- **Work to be completed**:
All lines from the one containing "left hip: (445, 421)" through the end of the entries below should appear in the answer exactly, with no others.

Skeletal landmark data
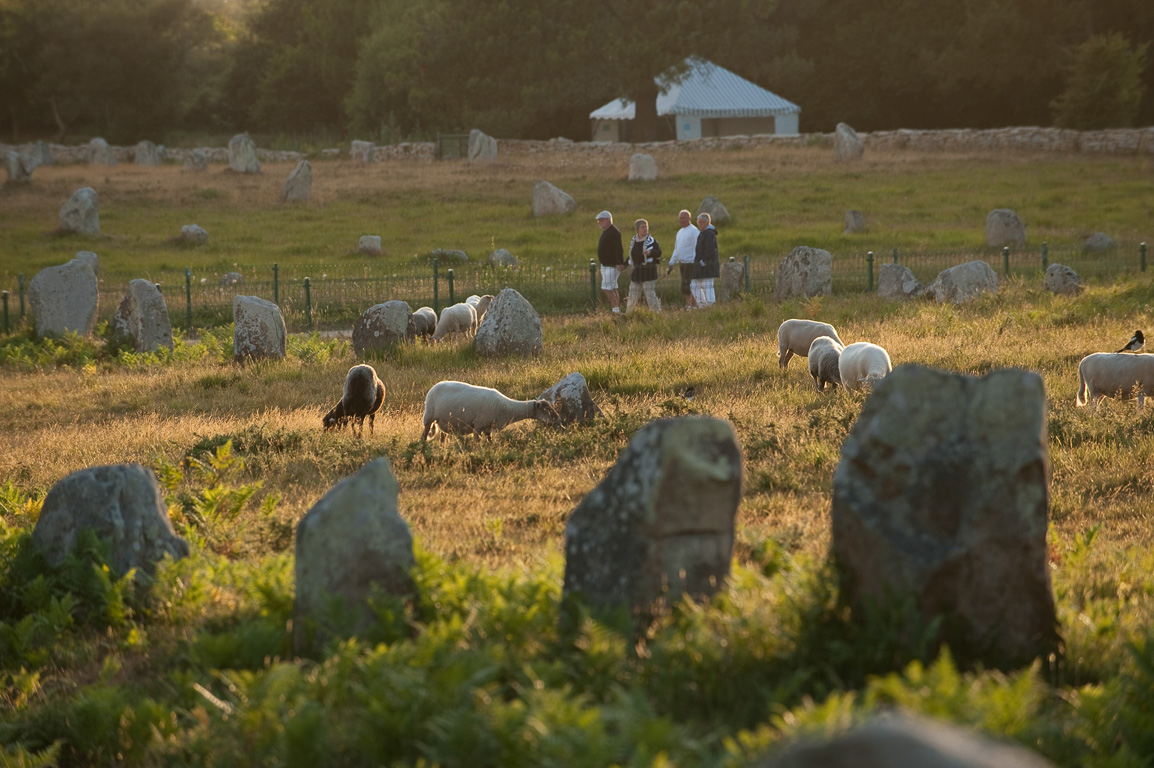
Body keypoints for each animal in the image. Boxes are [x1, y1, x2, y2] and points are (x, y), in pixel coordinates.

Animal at [424, 380, 563, 440]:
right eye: (546, 410)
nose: (559, 419)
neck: (506, 408)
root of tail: (435, 385)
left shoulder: (488, 428)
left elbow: (489, 440)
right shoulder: (478, 425)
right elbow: (477, 441)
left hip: (445, 421)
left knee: (443, 436)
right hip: (428, 417)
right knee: (424, 434)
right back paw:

- **Output for this task**:
left hip: (445, 421)
left knee: (443, 436)
right hip: (428, 417)
right knee: (424, 434)
right back paw:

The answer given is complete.